After the TPC meeting, a subcommittee of TPC members was formed to select the winner of the best paper award. After examining in more detail three papers, the committee decided that this year's award will be given to the paper “Rapid Detection of Maintenance Induced Changes in Service Performance”, co-authored by Ajay Mahimkar, Zihui Ge, Jia Wang, Jennifer Yates, Yin Zhang, Joanne Emmons, Brian Huntley, and Mark Stockert. Congratulations to all of them for this great distinction!
To complete the Technical Program, we have organized a Panel discussion on “Interdisciplinary opportunities for networking researchers”, which also resonates well with CoNEXT's commitment to a dynamic and ever-changing research agenda.
In addition to the technical program, we are fortunate to have three workshops held in conjunction with CoNEXT. The first workshop, co-chaired by Kazunori Takashio, Jean Philippe Vasseur and Toru Hasegawa is IoTSP 2011 (workshop on Internet of Things and Service Platforms) that focuses on the design and architectural issues to build service platforms for an Internet of things and interconnected smart objects.

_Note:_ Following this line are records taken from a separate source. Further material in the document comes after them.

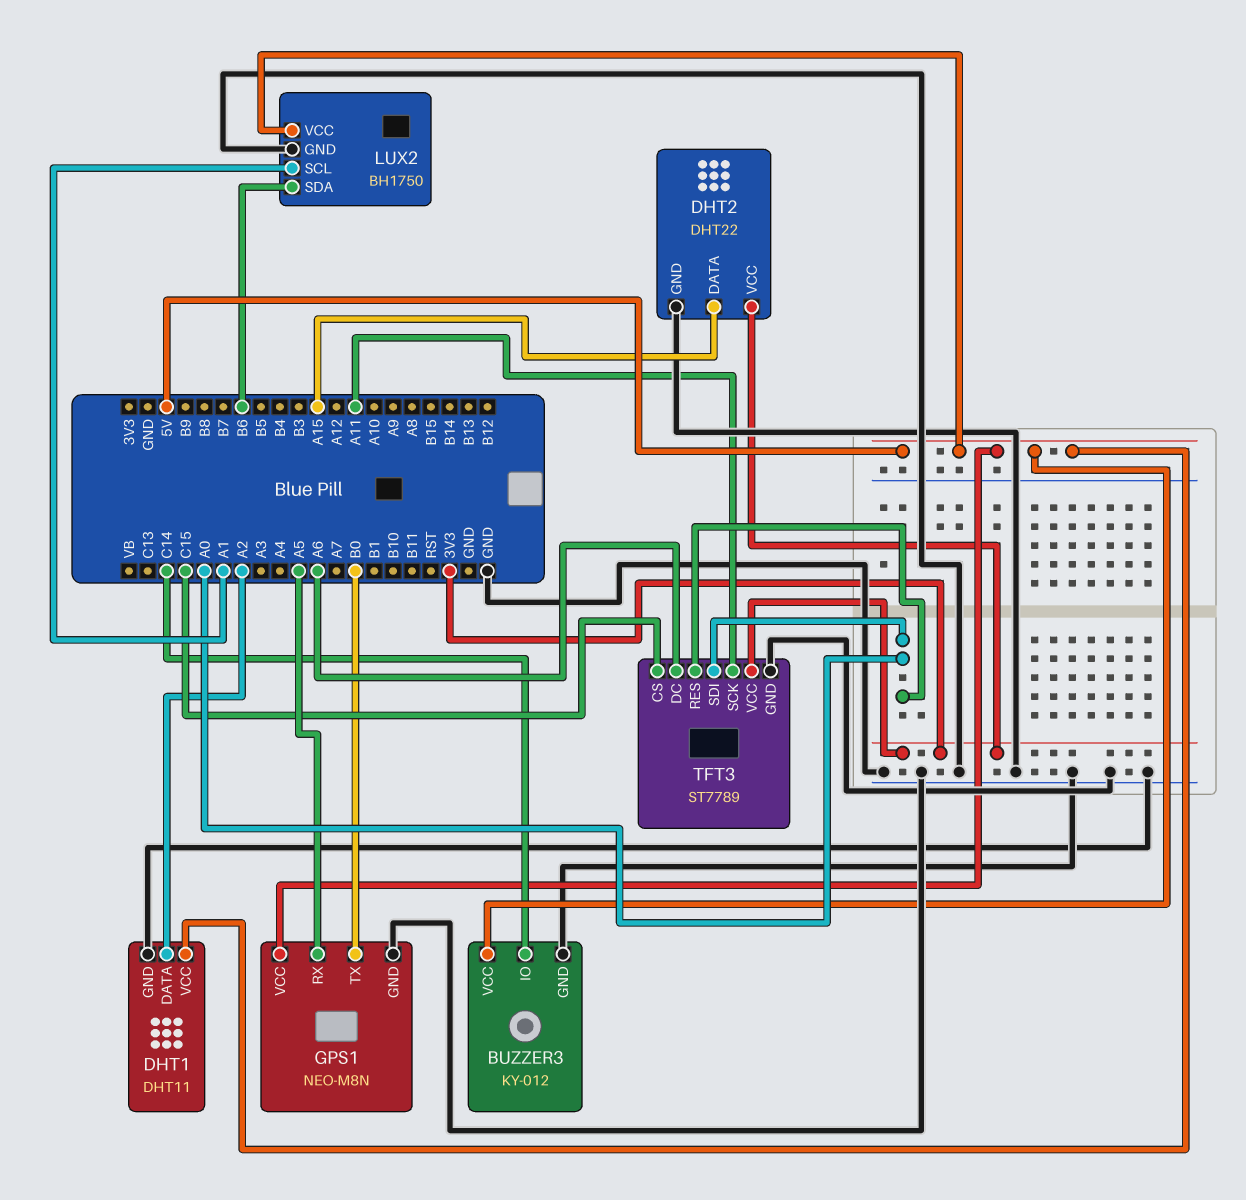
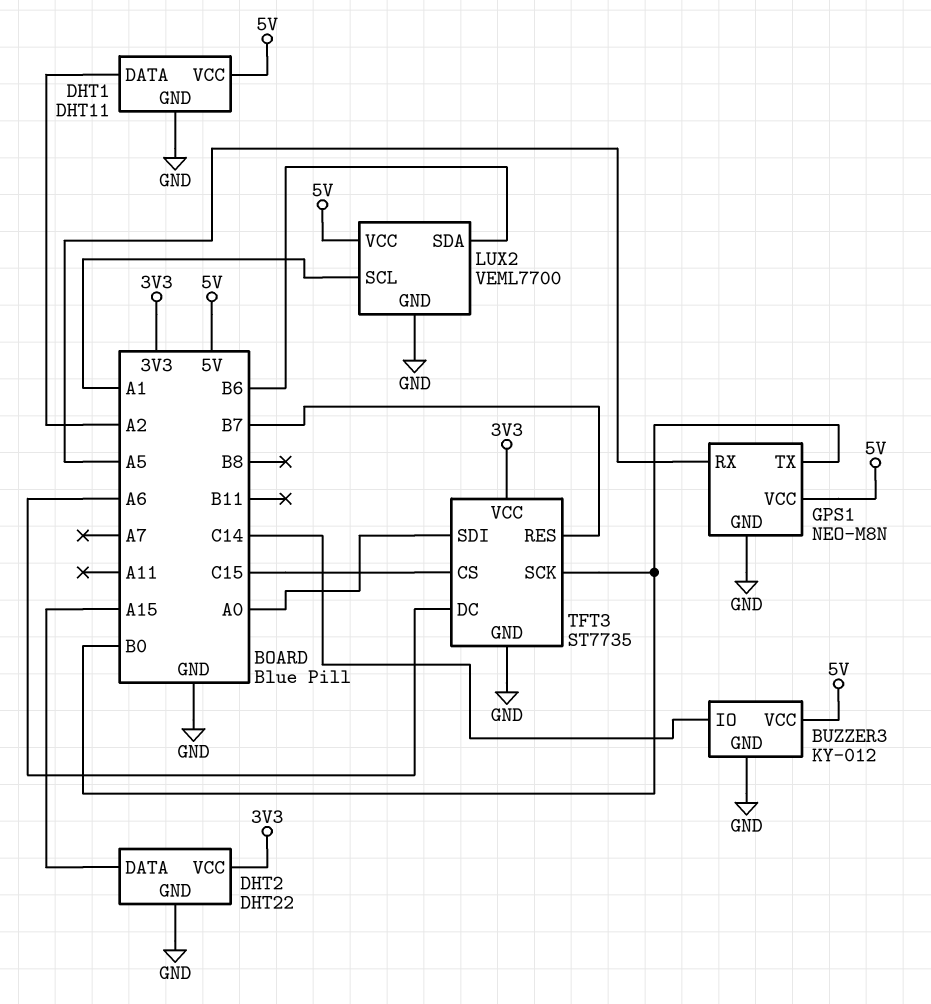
LUX2: BH1750 -> VEML7700
TFT3: ST7789 -> ST7735
TFT3 pin RES: A0 -> B7
TFT3 pin SCK: A11 -> B0

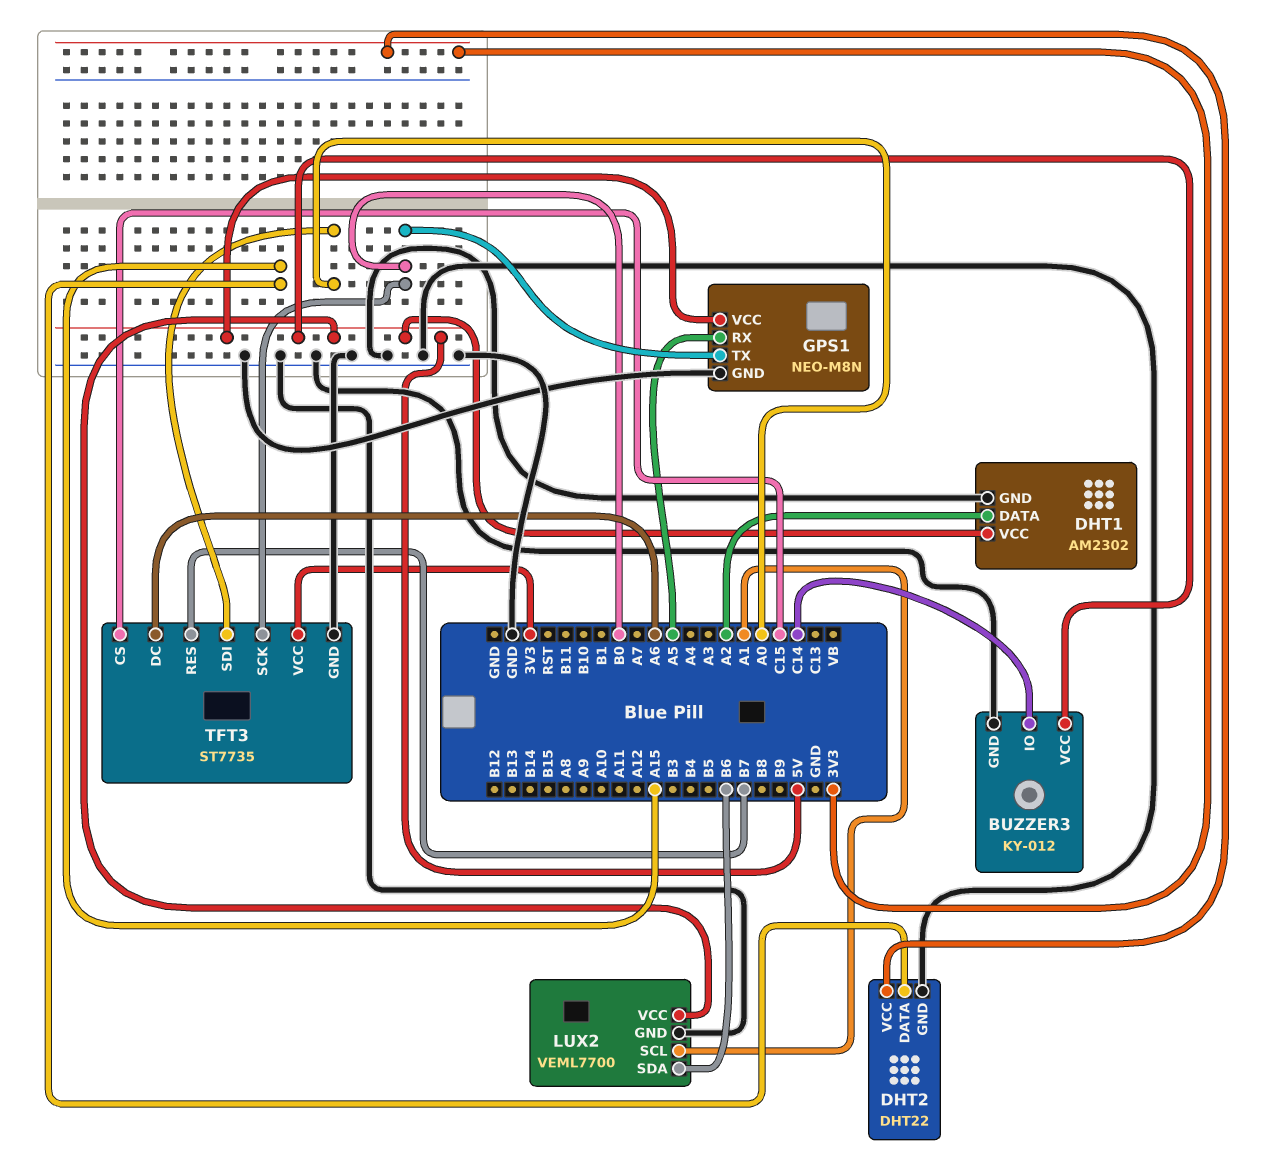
DHT1: DHT11 -> AM2302

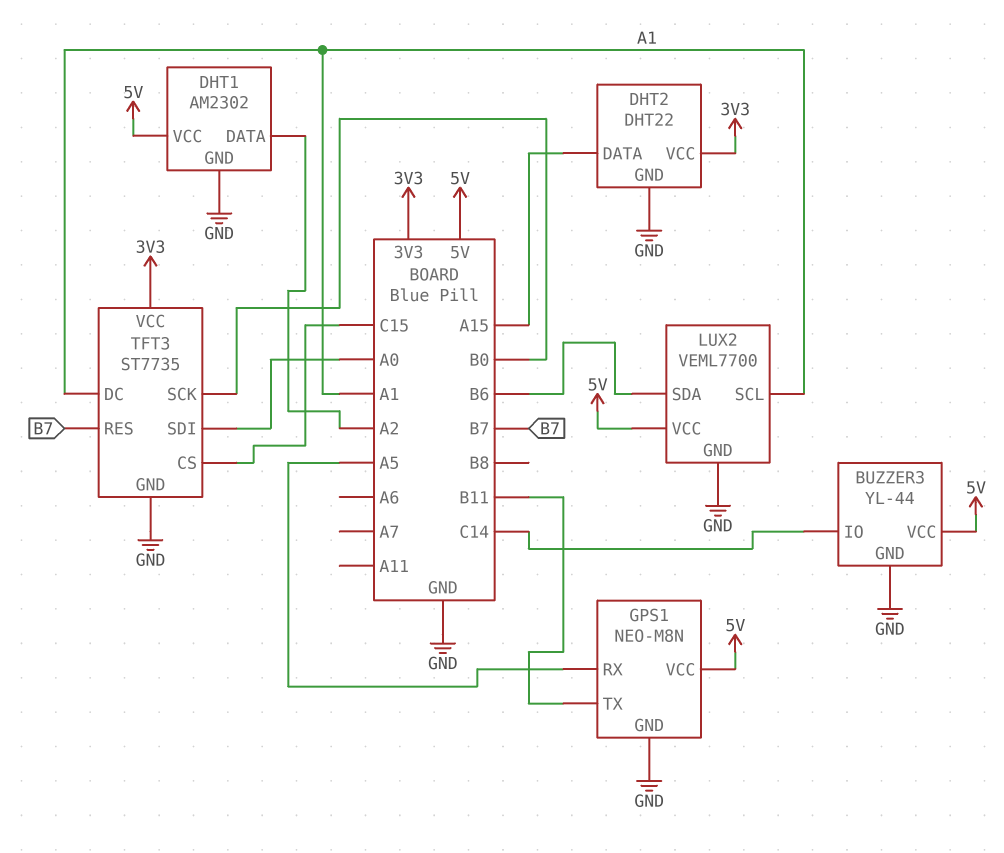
BUZZER3: KY-012 -> YL-44
GPS1 pin TX: B0 -> B11
TFT3 pin DC: A6 -> A1

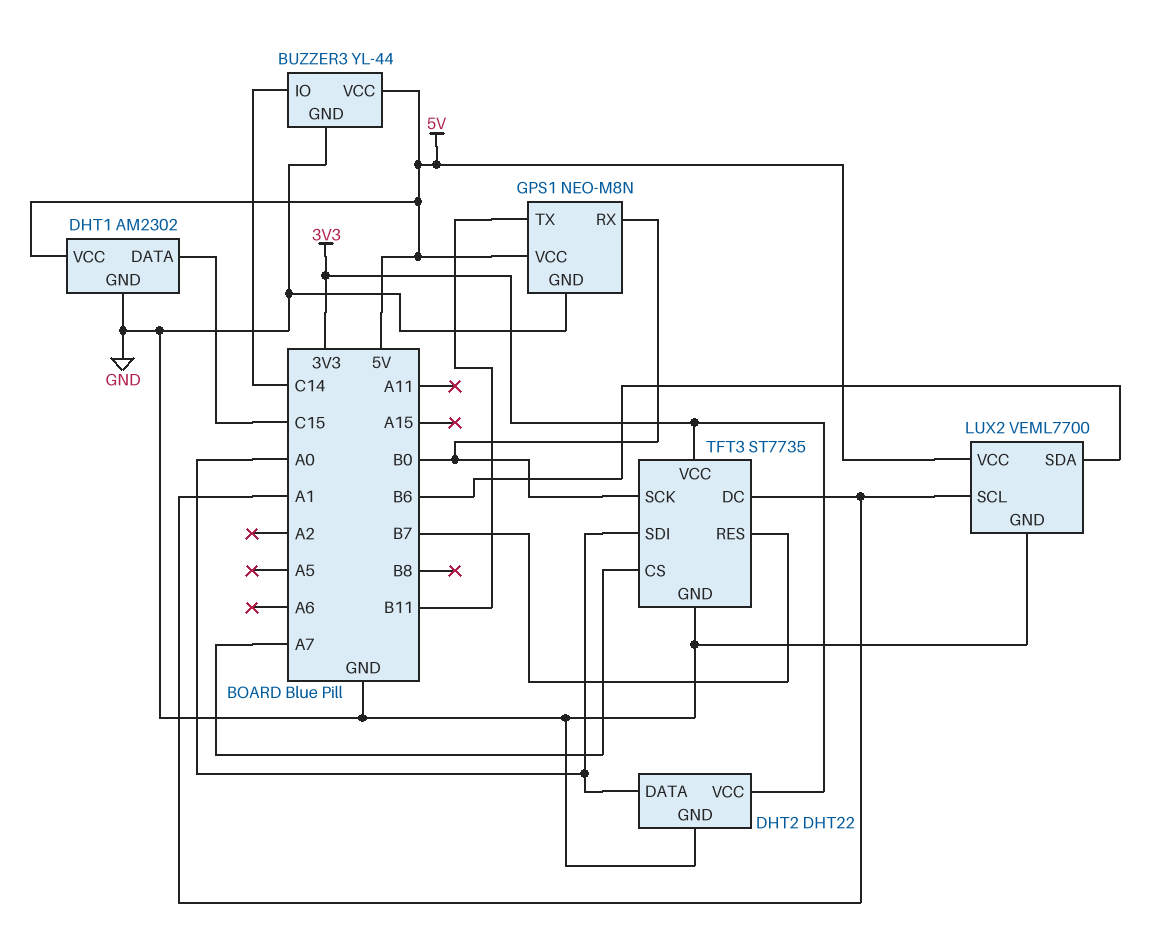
DHT1 pin DATA: A2 -> C15
DHT2 pin DATA: A15 -> A0
GPS1 pin RX: A5 -> B0
TFT3 pin CS: C15 -> A7

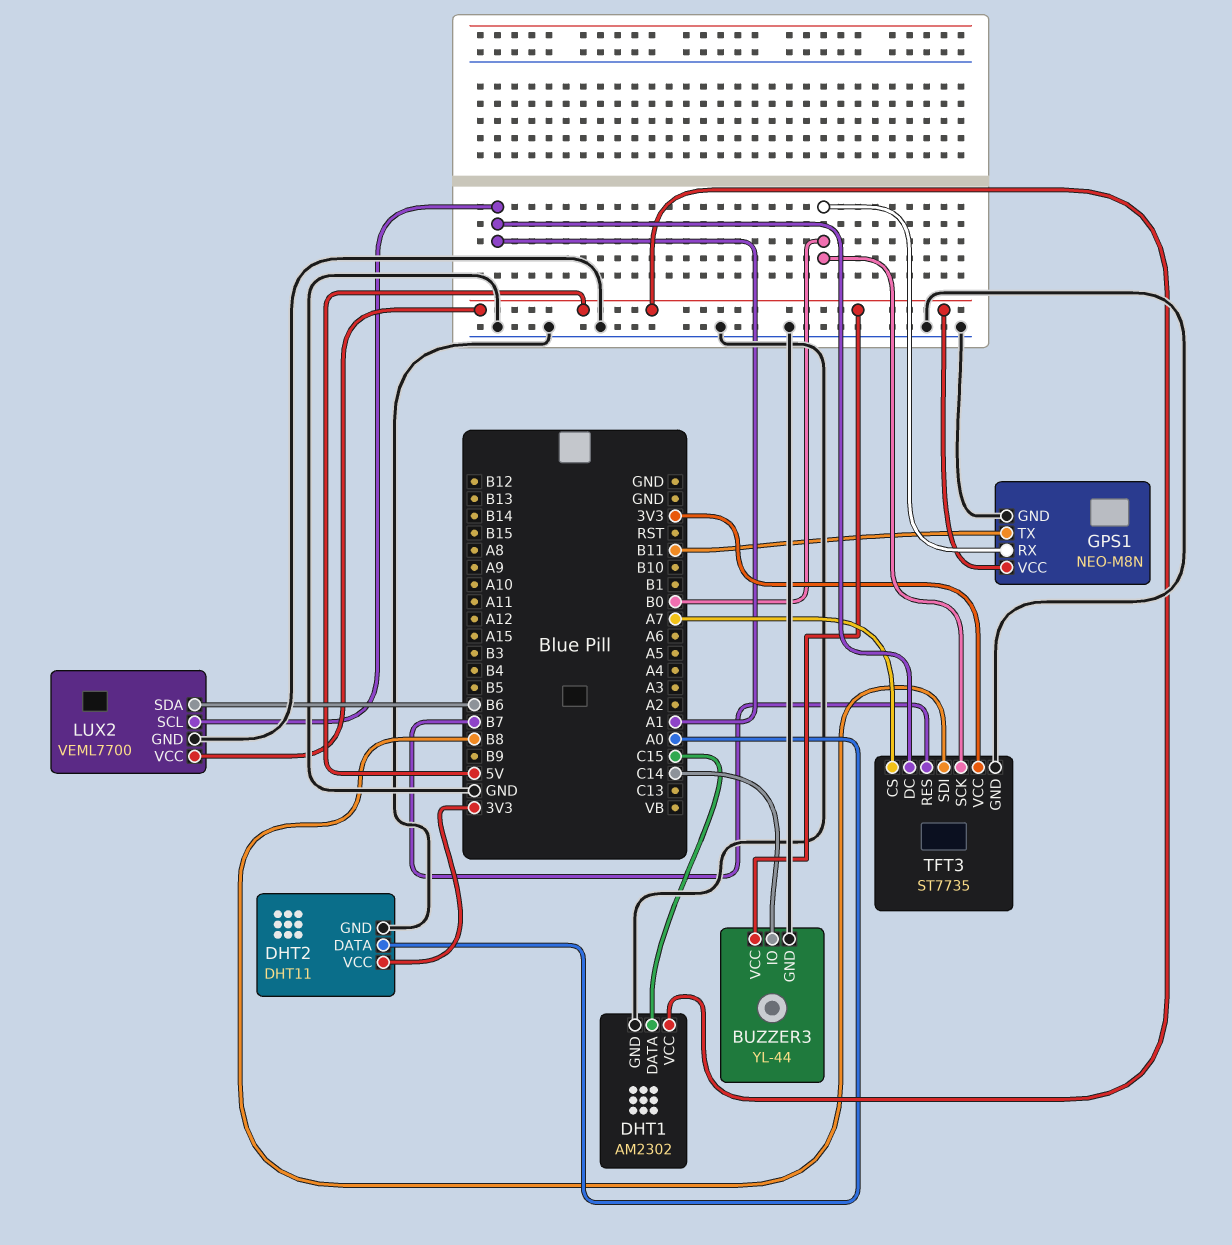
DHT2: DHT22 -> DHT11
TFT3 pin SDI: A0 -> B8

The second is a Special Workshop on the Internet and Disasters, co-chaired by Paul Francis, Bradley Huffaker and Akira Kato, looking at the role of Internet and mobile communications when large disasters strike; particularly poignant and apposite given the earthquake and tsunami in Japan earlier this year. The third is a Student Workshop co-chaired by Hyun-chul Kim, Dimitrios Koutsonikolas and Costin Raiciu that offers us a glimpse into the future of our community.
Special thanks to all authors who submitted papers, and to the workshop organizers; it is the quality of their work that sets the conference standards so high. The Technical Program Committee plays a crucial role in assuring the quality of the conference, and we are extremely grateful for the dedication and effort they put into reviewing and shepherding papers. We are grateful to the General Chairs, Kenjiro Cho, and Mark Crovella, for their assistance and advice. We would also like to thank the CoNEXT Steering Committee for their many helpful suggestions. They provided essential context that often spared us from learning things the hard way. Finally, we would like to thank our sponsors, and especially ACM SIGCOMM, for their continued support of CoNEXT.
We trust that you will find the program stimulating and that the conference will provide you a valuable opportunity to interact with other researchers and practitioners from around the world.